**Tasks to complete**
1) In the review of On Writing, which novel's success ended the years of scraping by?
2) Summarize the review of On Writing in two sentences.
3) Update the review of On Writing by writing out the passage from "I originally read" through "my writing skills.", with "journalism" changed to "literature".

Start of Excerpt

I originally read this book at age 16 as an assignment the summer before my senior year of high school. English was my favorite subject, and having to read a book over the summer didn’t faze me. Besides, I intended to go to college for journalism (which I did end up doing), so I wanted to improve my writing skills.

On Writing is officially billed as a memoir, but it also includes writing tips and tricks based on King’s own experiences, making it a little bit of a hybrid.

The first part of the book is the memoir section. As King writes, “It’s not an autobiography,” (p. 17). Rather, they are bits of memories that he recalls in somewhat random order. He grew up primarily in Maine with his single mother and older brother Dave. The two of them had many adventures growing up, which I could relate to since I have an older brother myself. King’s interest in writing began in childhood when he started making up his own stories, encouraged by his mother and brother. After having some run-ins with the school administration in his writing endeavors, which included inadvertent plagiarism and inappropriate content, they recommended him as a correspondent for the local newspaper. He continued to write and attended college, where he met his wife Tabitha. The years that followed brought the birth of their children and scraping by, until the success of his first novel Carrie, in 1974. King wasn’t afraid to include some personal confessions, such as his problems with drugs and alcohol during some years.

The second part of the book includes tips on writing: spelling, grammar, dialogue, and other basics. As a high school senior, I remember having to do assignments based on this section. King includes suggestions on how to eliminate unnecessary words and lists writing exercises to help practice. One of the most interesting parts was reading where King gets his ideas from. For Carrie, King had gotten the idea after discovering the tampon dispenser in the girl’s locker room during a stint as a custodian He talks about how ideas can come from personal experiences or interests, and how it can’t hurt to combine two ideas together.

A postscript talks about his experience with near death in 1999, when he was hit by a van while walking along a rural road in Maine. I was fascinated by the amount of detail he was able to put into his account, describing the moment he was hit, his injuries and the recovery. I imagine if I was ever in an accident like that that I wouldn’t be able to recall that much detail.

I definitely recommend this book for anyone who is interested in learning more about the art of writing and how one of the great authors gets his inspiration from.

In closing, my favorite quote from page 269, “Writing isn’t about making money, getting famous, getting dates, getting laid, or making friends. In the end, it’s about enriching the lives of those who will read your work and enriching your own life, as well.”

End of Excerpt
Start of Data extracts

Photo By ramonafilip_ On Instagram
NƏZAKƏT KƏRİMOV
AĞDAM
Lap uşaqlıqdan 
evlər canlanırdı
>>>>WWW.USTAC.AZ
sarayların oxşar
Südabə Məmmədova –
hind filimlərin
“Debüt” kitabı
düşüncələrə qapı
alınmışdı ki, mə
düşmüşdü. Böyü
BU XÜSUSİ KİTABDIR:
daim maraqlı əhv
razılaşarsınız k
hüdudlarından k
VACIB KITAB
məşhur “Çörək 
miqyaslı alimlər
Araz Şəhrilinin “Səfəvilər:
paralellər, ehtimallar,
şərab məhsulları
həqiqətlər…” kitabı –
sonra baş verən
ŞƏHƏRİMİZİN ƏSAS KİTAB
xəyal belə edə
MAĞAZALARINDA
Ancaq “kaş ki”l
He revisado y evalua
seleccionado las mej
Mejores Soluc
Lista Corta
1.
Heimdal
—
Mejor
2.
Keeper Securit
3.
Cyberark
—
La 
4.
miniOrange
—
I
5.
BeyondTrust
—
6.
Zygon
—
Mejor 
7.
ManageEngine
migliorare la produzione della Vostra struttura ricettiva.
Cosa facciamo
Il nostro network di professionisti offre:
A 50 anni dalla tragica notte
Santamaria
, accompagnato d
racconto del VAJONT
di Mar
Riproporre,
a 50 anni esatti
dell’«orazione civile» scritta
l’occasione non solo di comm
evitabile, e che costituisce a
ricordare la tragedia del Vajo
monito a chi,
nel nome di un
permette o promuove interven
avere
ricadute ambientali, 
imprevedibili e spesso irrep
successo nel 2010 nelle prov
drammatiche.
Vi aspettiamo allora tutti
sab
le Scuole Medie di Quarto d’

End of Data extracts

**Expected responses**
1) Carrie, in 1974.

2) On Writing is billed as a memoir, and its first part recalls King's childhood in Maine, his early writing, his marriage, the success of Carrie, and his problems with drugs and alcohol. Its second part offers writing tips on spelling, grammar, dialogue, cutting unnecessary words, and finding ideas, and a postscript describes his 1999 accident, when he was hit by a van in Maine.

3)
I originally read this book at age 16 as an assignment the summer before my senior year of high school. English was my favorite subject, and having to read a book over the summer didn’t faze me. Besides, I intended to go to college for literature (which I did end up doing), so I wanted to improve my writing skills.